Selected excerpt =>
To test the KVM machine check execution path, KVM wants to inject the
machine check in the context of vcpu instead of the context of the process
of MCE injection. Wire up the MCE injection framework for KVM to trigger
MCE in the vcpu context. Add a kvm vcpu debugfs entry for an operator to
tell KVM to inject MCE.
The operation flow is as follows:
- Set notrigger to 1 to tell the x86 MCE injector to suppress it from
injecting machine check.
echo 1 > /sys/kernel/debug/mce-inject/notrigger
- Set MCE parameters via x86 MCE injector debugfs
/sys/kernel/debug/mce-inject/{addr, bank, flags, mcgstatus, misc, status}
- Tell KVM to inject MCE
echo 1 > /sys/kernel/debug/kvm/<pid>-<vm-fd>/vcpu<vcpuid>/mce-inject
Signed-off-by: Isaku Yamahata <[email protected]>
---
arch/x86/include/asm/kvm_host.h | 1 +
arch/x86/kvm/debugfs.c | 22 ++++++++++++++++++++++
arch/x86/kvm/x86.c | 14 ++++++++++++++
3 files changed, 37 insertions(+)

Saved data entries
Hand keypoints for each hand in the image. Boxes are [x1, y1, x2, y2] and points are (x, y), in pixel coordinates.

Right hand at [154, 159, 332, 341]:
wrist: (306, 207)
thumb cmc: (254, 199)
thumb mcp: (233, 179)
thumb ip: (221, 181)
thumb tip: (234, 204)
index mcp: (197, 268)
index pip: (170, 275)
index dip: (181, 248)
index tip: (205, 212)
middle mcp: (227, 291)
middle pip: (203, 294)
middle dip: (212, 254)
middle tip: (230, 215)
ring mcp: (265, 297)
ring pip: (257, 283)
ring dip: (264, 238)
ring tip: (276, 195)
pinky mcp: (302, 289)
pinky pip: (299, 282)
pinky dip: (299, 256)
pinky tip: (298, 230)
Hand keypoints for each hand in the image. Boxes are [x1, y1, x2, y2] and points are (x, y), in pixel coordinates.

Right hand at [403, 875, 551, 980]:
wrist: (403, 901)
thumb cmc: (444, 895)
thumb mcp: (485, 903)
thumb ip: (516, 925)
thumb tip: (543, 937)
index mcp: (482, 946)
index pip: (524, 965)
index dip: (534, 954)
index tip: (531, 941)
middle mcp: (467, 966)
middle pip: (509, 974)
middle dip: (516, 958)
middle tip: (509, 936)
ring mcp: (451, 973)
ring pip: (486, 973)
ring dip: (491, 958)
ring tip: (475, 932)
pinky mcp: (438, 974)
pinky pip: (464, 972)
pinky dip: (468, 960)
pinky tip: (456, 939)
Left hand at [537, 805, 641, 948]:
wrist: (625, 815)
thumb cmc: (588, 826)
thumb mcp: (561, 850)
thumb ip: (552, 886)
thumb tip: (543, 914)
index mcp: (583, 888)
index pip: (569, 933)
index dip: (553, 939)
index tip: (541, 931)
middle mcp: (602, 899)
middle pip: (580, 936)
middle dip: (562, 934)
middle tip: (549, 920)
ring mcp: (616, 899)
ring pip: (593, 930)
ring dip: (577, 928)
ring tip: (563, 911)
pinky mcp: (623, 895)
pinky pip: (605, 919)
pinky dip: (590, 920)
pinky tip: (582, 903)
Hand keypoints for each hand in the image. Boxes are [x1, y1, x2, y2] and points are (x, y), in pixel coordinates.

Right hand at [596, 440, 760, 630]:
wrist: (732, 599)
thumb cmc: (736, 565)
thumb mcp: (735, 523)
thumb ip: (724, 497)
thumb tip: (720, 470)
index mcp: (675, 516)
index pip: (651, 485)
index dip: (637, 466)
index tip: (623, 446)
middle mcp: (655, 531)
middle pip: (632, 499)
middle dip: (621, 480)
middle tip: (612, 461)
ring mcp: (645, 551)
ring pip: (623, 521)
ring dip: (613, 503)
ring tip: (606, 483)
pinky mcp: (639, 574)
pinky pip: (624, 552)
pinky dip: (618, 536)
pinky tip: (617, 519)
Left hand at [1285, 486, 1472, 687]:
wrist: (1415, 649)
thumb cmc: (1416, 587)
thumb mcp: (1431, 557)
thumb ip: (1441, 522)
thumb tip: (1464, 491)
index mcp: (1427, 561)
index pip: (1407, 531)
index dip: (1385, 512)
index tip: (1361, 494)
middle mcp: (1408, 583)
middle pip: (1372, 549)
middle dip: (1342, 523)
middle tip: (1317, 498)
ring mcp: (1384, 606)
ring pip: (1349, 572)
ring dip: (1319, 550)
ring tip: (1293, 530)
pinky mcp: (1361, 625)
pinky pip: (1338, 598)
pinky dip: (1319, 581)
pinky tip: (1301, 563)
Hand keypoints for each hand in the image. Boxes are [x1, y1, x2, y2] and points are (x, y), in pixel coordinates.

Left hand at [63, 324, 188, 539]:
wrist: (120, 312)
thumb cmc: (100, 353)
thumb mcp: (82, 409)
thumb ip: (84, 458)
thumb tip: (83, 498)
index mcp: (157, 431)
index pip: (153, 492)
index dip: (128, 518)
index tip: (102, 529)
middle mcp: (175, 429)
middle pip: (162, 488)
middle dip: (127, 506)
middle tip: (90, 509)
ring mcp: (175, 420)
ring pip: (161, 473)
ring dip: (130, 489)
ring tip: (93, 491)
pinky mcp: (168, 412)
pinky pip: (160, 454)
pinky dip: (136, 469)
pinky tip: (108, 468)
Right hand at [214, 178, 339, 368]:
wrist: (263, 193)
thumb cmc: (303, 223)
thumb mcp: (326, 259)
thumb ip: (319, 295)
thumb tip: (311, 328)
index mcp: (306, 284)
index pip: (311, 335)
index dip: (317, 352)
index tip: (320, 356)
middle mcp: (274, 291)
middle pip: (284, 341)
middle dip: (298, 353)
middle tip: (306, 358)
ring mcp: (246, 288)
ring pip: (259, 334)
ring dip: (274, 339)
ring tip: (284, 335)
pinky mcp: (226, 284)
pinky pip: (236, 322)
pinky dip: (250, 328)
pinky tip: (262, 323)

Set of tasks =>
(a) Retype the KVM MCE injection patch from "To test the" to "to inject MCE.".
(b) Continue the KVM MCE injection patch from the point where it stops.

Responses by item number =>
(a)
To test the KVM machine check execution path, KVM wants to inject the
machine check in the context of vcpu instead of the context of the process
of MCE injection. Wire up the MCE injection framework for KVM to trigger
MCE in the vcpu context. Add a kvm vcpu debugfs entry for an operator to
tell KVM to inject MCE.

(b)
diff --git a/arch/x86/include/asm/kvm_host.h b/arch/x86/include/asm/kvm_host.h
index 17715cb8731d..9286f3d02f30 100644
--- a/arch/x86/include/asm/kvm_host.h
+++ b/arch/x86/include/asm/kvm_host.h
@@ -113,6 +113,7 @@
KVM_ARCH_REQ_FLAGS(31, KVM_REQUEST_WAIT | KVM_REQUEST_NO_WAKEUP)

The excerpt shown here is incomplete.